"Totally De-Meachamize It!"

Jack Shafer argues that against all odds, the Beastweek merger may work:

Tina Brown possesses more moxie, daring, shrewdness, and big-top showmanship than any editor of the last half-century. Compared with Brown, Jann Wenner is a second-string maracas player; Hugh Hefner a prude; Graydon Carter a big, dumb forehead; Louis Rossetto a KayPro; Andre Laguerre* a minor leaguer; and Harold Hayes a William Shawn. What editor in the history of magazines has set three titles on absolute fire?
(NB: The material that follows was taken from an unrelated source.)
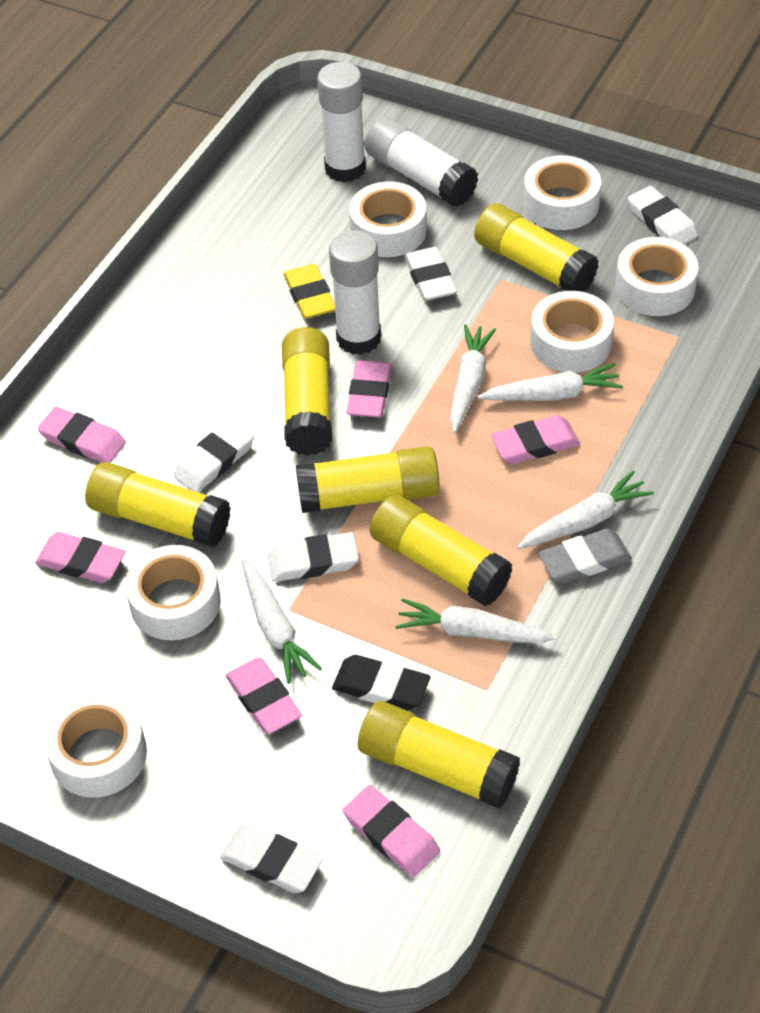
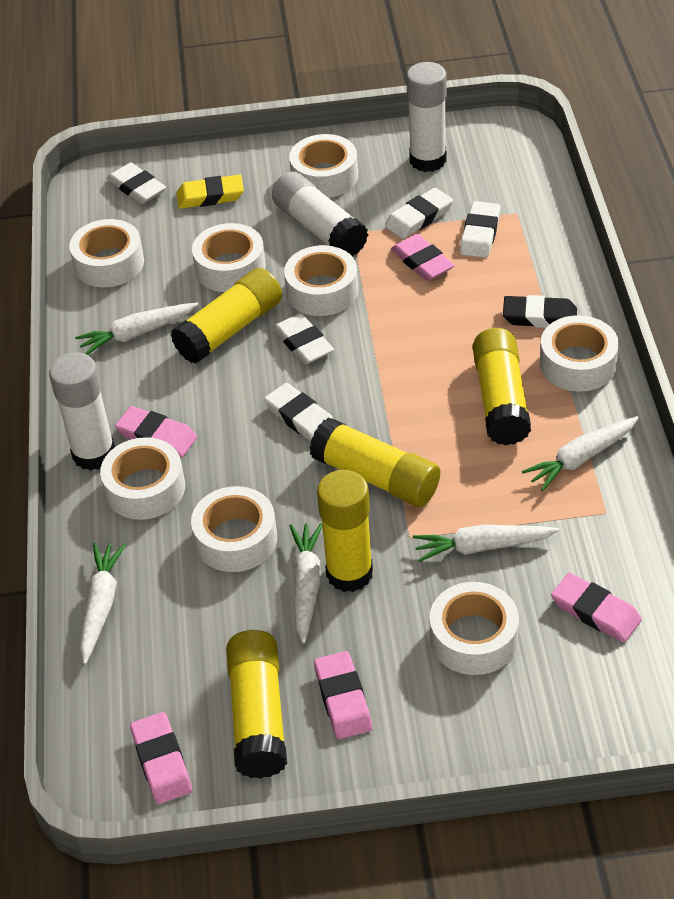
grey eraser: [538,529,632,583] = 1 -> none = 0
pink eraser: [35,532,126,583] [37,407,126,463] [225,658,302,734] [343,785,440,877] [346,360,392,418] [491,415,580,464] = 6 -> [115,406,197,457] [130,712,192,804] [314,651,372,739] [391,234,455,281] [551,573,642,642] = 5
white tape: [44,694,147,798] [125,545,221,640] [349,181,427,257] [523,155,601,230] [530,291,614,373] [615,237,699,316] = 6 -> [69,219,144,287] [100,437,185,520] [191,486,277,572] [192,223,266,292] [284,245,358,316] [289,134,358,198] [430,582,519,675] [540,315,619,392] = 8
yellow glue stick: [85,462,231,548] [282,327,332,456] [296,446,440,513] [358,701,520,809] [370,495,512,606] [474,203,599,292] = 6 -> [171,268,282,364] [226,630,287,778] [310,417,440,507] [317,470,373,592] [473,328,531,445] = 5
Brown did just that with Tatler, Vanity Fair, and The New Yorker, before, um, burning down her heavily bankrolled (by vanity press mogul Harvey Weinstein) fin de siècle monthly Talk...

Yesterday, nobody cared squat about Newsweek. Today, the press is filled with jabber and curiosity about a magazine most of us had given up for dead.

His advice:

While I'm not suggesting that Brown turn Newsweek into the Journal of Brangelina Studies, I'd encourage her to rely on the high-low culture mix that made The New Yorker so damnably interesting during her runand take it even lower. Readers will follow, even if Time won't.

Speaking of Time, which competes in Newsweek's space, Brown should never aspire to be like it, or the other newsweeklies, the Economist and the Week. We don't need another Time, Economist, or the Week because we already have one of each. Let Newsweek separate itself from the pack by becoming more combative, more outrageous, more judgmental, and more wicked than the others. Violate the orthodoxy! Totally de-Meachamize it! On Week 1, piss off the White House. Week 2, the Pentagon. Week 3, Wall Street. Then the unions, Harvard, religion, life-insurance agents, the green movement, and so on until the bottom is reached with an exposé of Little League baseball. Then repeat. According to H.L. Mencken, "The liberation of the human mind has been best furthered by gay fellows who heaved dead cats into sanctuaries. …" I want, very much, for Tina Brown to be that sort of cat-slinger.